Over the long term, we still think that gold prices will head lower to our forecast of $1,200 per ounce, and the major reason for this is that gold is a commodity that's not consumed and there are already huge above-ground stockpiles. So, if you add up all the central bank holdings of gold, that already equates to more than 11 years of annual mine supply. Since gold does not spoil or tarnish or is consumed, as you purchase more gold, your stockpile just gets bigger and bigger, and at some point, when your stockpile is so big, I mean, there is less need for you to accumulate even more gold.


Glaser: Given that we could see some increase in prices in the near term and maybe some softening in the long term, what's the best way for investors to think about a gold holding? Should they be out there buying bullion now? Do some of the gold miners maybe make sense for investment? What's the best way to make money from this?

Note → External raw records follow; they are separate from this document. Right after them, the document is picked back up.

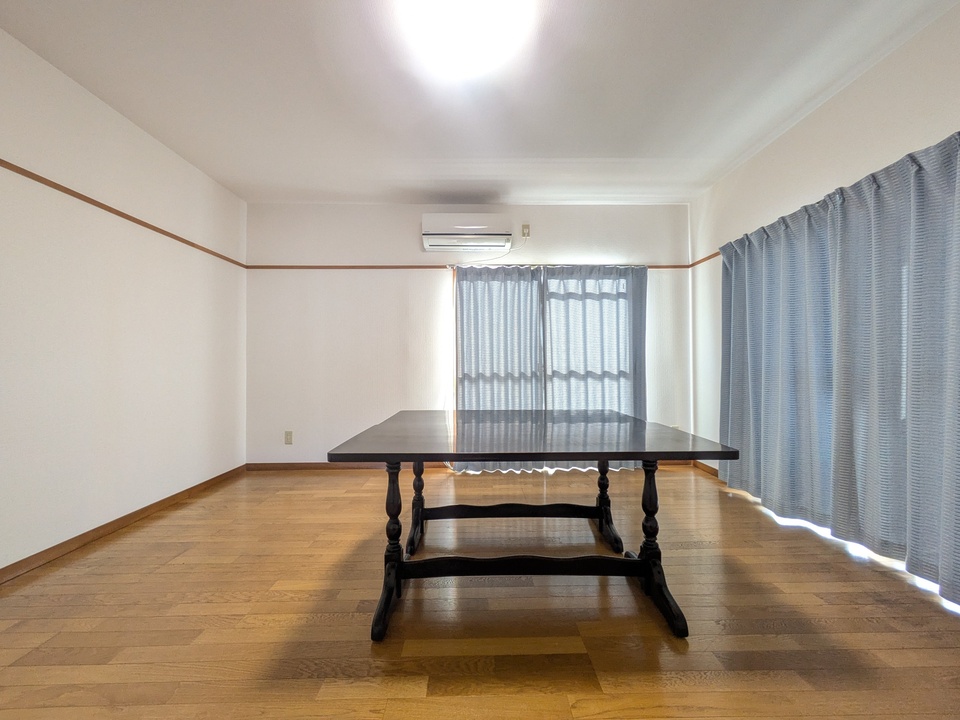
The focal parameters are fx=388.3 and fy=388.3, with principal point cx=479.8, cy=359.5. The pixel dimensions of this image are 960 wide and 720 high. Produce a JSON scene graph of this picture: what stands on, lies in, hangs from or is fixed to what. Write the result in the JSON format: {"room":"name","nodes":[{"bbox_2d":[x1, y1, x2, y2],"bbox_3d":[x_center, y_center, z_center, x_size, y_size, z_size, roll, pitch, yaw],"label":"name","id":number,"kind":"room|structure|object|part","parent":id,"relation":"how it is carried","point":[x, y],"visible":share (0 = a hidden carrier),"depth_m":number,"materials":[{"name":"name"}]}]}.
{"room":"dining room","nodes":[
{"label":"dining room","id":0,"kind":"room"},
{"bbox_2d":[0,30,247,574],"bbox_3d":[-2.355,-0.261,1.247,0.156,2.643,5.317,0,-1,-1],"label":"left wall","id":1,"kind":"structure","parent":0,"point":[128,307],"depth_m":2.33,"materials":[{"name":"white paint"}]},
{"bbox_2d":[0,465,247,583],"bbox_3d":[-2.290,1.023,1.458,0.015,0.077,4.634,0,-1,-1],"label":"baseboard","id":2,"kind":"structure","parent":1,"relation":"attached to","point":[68,541],"depth_m":2.33,"materials":[{"name":"brown wood"}]},
{"bbox_2d":[0,157,247,269],"bbox_3d":[-2.285,-0.939,1.548,0.023,0.043,4.978,0,-1,-1],"label":"picture rail","id":3,"kind":"object","parent":1,"relation":"attached to","point":[124,216],"visible":0.9,"depth_m":2.34,"materials":[{"name":"brown wood"}]},
{"bbox_2d":[244,200,693,466],"bbox_3d":[-0.054,-0.236,3.890,4.545,2.614,0.156,0,-1,-1],"label":"back wall","id":4,"kind":"structure","parent":0,"point":[571,241],"depth_m":3.80,"materials":[{"name":"white paint"}]},
{"bbox_2d":[284,430,292,444],"bbox_3d":[-1.851,0.748,3.742,0.073,0.122,0.010,0,-1,-1],"label":"wall socket","id":5,"kind":"object","parent":4,"relation":"attached to","point":[287,434],"visible":0.99,"depth_m":3.74,"materials":[{"name":"plastic"}]},
{"bbox_2d":[421,213,513,252],"bbox_3d":[-0.129,-1.218,3.725,0.831,0.298,0.258,0,-1,-1],"label":"air conditioner","id":6,"kind":"object","parent":4,"relation":"attached to","point":[428,232],"visible":0.99,"depth_m":3.60,"materials":[{"name":"white plastic"}]},
{"bbox_2d":[245,263,701,269],"bbox_3d":[0.009,-0.939,3.868,4.157,0.047,0.024,0,-1,-1],"label":"picture rail","id":7,"kind":"object","parent":4,"relation":"attached to","point":[283,267],"visible":0.7,"depth_m":3.84,"materials":[{"name":"brown wood"}]},
{"bbox_2d":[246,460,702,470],"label":"baseboard","id":8,"kind":"structure","parent":4,"relation":"attached to","point":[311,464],"depth_m":3.75,"materials":[{"name":"brown wood"}]},
{"bbox_2d":[520,223,530,237],"bbox_3d":[0.439,-1.262,3.783,0.078,0.128,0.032,0,-1,-1],"label":"wall socket","id":9,"kind":"object","parent":4,"relation":"attached to","point":[525,228],"visible":0.94,"depth_m":3.79,"materials":[{"name":"beige plastic"}]},
{"bbox_2d":[451,233,530,265],"bbox_3d":[0.121,-1.109,3.838,0.772,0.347,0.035,0,-1,-1],"label":"power cord","id":10,"kind":"object","parent":9,"relation":"attached to","point":[497,257],"visible":0.84,"depth_m":3.84,"materials":[{"name":"white plastic"}]},
{"bbox_2d":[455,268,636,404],"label":"window","id":11,"kind":"structure","parent":4,"relation":"in","point":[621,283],"depth_m":3.86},
{"bbox_2d":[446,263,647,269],"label":"curtain rod","id":12,"kind":"object","parent":4,"relation":"attached to","point":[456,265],"visible":0.65,"depth_m":3.80,"materials":[{"name":"white"}]},
{"bbox_2d":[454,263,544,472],"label":"curtain","id":13,"kind":"object","parent":12,"relation":"hanging from","point":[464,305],"visible":0.74,"depth_m":3.73,"materials":[{"name":"fabric"}]},
{"bbox_2d":[541,265,648,468],"bbox_3d":[1.118,0.050,3.771,1.018,2.006,0.087,0,-1,-1],"label":"curtain","id":14,"kind":"object","parent":12,"relation":"hanging from","point":[642,398],"visible":0.67,"depth_m":3.77,"materials":[{"name":"grey fabric"}]},
{"bbox_2d":[0,0,958,204],"bbox_3d":[-0.045,-1.617,1.436,4.487,0.113,5.497,0,-1,-1],"label":"ceiling","id":15,"kind":"structure","parent":0,"point":[640,25],"depth_m":2.20,"materials":[{"name":"white paint"}]},
{"bbox_2d":[399,0,535,76],"bbox_3d":[-0.062,-1.536,1.761,0.540,0.125,0.548,0,-1,-1],"label":"ceiling light","id":16,"kind":"object","parent":15,"relation":"attached to","point":[454,7],"visible":0.98,"depth_m":1.76,"materials":[{"name":"white plastic"}]},
{"bbox_2d":[0,464,959,719],"bbox_3d":[0.003,1.095,1.391,4.583,0.102,5.360,0,-1,-1],"label":"floor","id":17,"kind":"structure","parent":0,"point":[279,604],"depth_m":1.57,"materials":[{"name":"brown wood"}]},
{"bbox_2d":[322,410,741,643],"bbox_3d":[0.193,0.690,1.962,1.442,0.730,1.335,0,-1,-1],"label":"dining table","id":18,"kind":"object","parent":17,"relation":"on","point":[615,452],"visible":0.99,"depth_m":1.65,"materials":[{"name":"black wood"}]},
{"bbox_3d":[-0.377,0.731,1.598,0.110,0.614,0.155,0,-1,-1],"label":"leg","id":19,"kind":"part","parent":18,"relation":"part of","materials":[{"name":"wood"}]},
{"bbox_3d":[-0.363,0.750,2.220,0.094,0.573,0.106,0,-1,-1],"label":"leg","id":20,"kind":"part","parent":18,"relation":"part of","materials":[{"name":"black wood"}]},
{"bbox_3d":[0.722,0.742,2.224,0.114,0.606,0.122,0,-1,-1],"label":"leg","id":21,"kind":"part","parent":18,"relation":"part of","materials":[{"name":"wood"}]},
{"bbox_3d":[0.742,0.719,1.619,0.116,0.637,0.199,0,-1,-1],"label":"leg","id":22,"kind":"part","parent":18,"relation":"part of","materials":[{"name":"black wood"}]},
{"bbox_2d":[688,2,959,488],"bbox_3d":[2.222,-0.297,1.278,0.158,2.693,5.280,0,-1,-1],"label":"right wall","id":23,"kind":"structure","parent":0,"point":[801,126],"depth_m":2.44,"materials":[{"name":"white paint"}]},
{"bbox_2d":[687,252,719,267],"bbox_3d":[2.094,-0.945,1.614,0.031,0.054,4.649,0,-1,-1],"label":"picture rail","id":24,"kind":"object","parent":23,"relation":"attached to","point":[700,261],"visible":0.4,"depth_m":3.60,"materials":[{"name":"brown wood"}]},
{"bbox_2d":[692,460,719,476],"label":"baseboard","id":25,"kind":"structure","parent":23,"relation":"attached to","point":[706,468],"depth_m":3.64,"materials":[{"name":"brown wood"}]},
{"bbox_2d":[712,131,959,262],"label":"curtain rod","id":26,"kind":"object","parent":23,"relation":"attached to","point":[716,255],"visible":0.43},
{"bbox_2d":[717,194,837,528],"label":"curtain","id":27,"kind":"object","parent":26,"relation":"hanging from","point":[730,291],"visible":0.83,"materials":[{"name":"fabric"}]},
{"bbox_2d":[718,130,959,603],"bbox_3d":[2.008,0.014,2.189,0.124,1.966,2.206,0,-1,-1],"label":"curtain","id":28,"kind":"object","parent":26,"relation":"hanging from","point":[929,180],"visible":1,"depth_m":2.04,"materials":[{"name":"fabric"}]}
]}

Park: That's a great question, and my answer would be that it depends. If you just want exposure to gold prices, then the best way is of course through low-cost ETFs, such as SPDR Gold Shares. I would say that [gold-mining company stocks] don't necessarily track the gold prices as accurately, but there can be some upside for the miners for investors who are willing to do a little more digging. This is because if you're getting into a gold miner with low costs and attractive growth potential, you not only get some dividends, but you get additional value created when they expand their production and still manage to keep their production cost profile low.

Glaser: What miners do you think are the best-positioned right now?

Park: So the two miners I like the most right now are Yamana Gold and Eldorado Gold. The reason for that is that they have the features that we're looking for in an attractive gold-mining investment, so an attractive growth profile, while still maintaining their low costs. Both of these companies have costs that are in the lowest quartile of the industry. I think another important feature that you have to look for when you're looking into gold miners is a good management team. You have to have a good management team in order to keep these projects going on budget and on schedule. Right now, gold miners have had a hard time because investors have been worried about surging cost inflation, capital-expenditure costs that are going out of control. These two companies have management teams that have a good track record of delivering projects on time and on budget. They have a good pipeline of projects. Yamana purchased a very ultra-high-grade deposit called Cerro Moro in Argentina, and Eldorado still has the attractive growth projects that it purchased through the European Goldfields acquisition. So I think those will be able to generate some attractive returns for shareholders.

Glaser: Joung, thanks for the update today.

Park: Thanks for having me.

Glaser: For Morningstar, I'm Jeremy Glaser.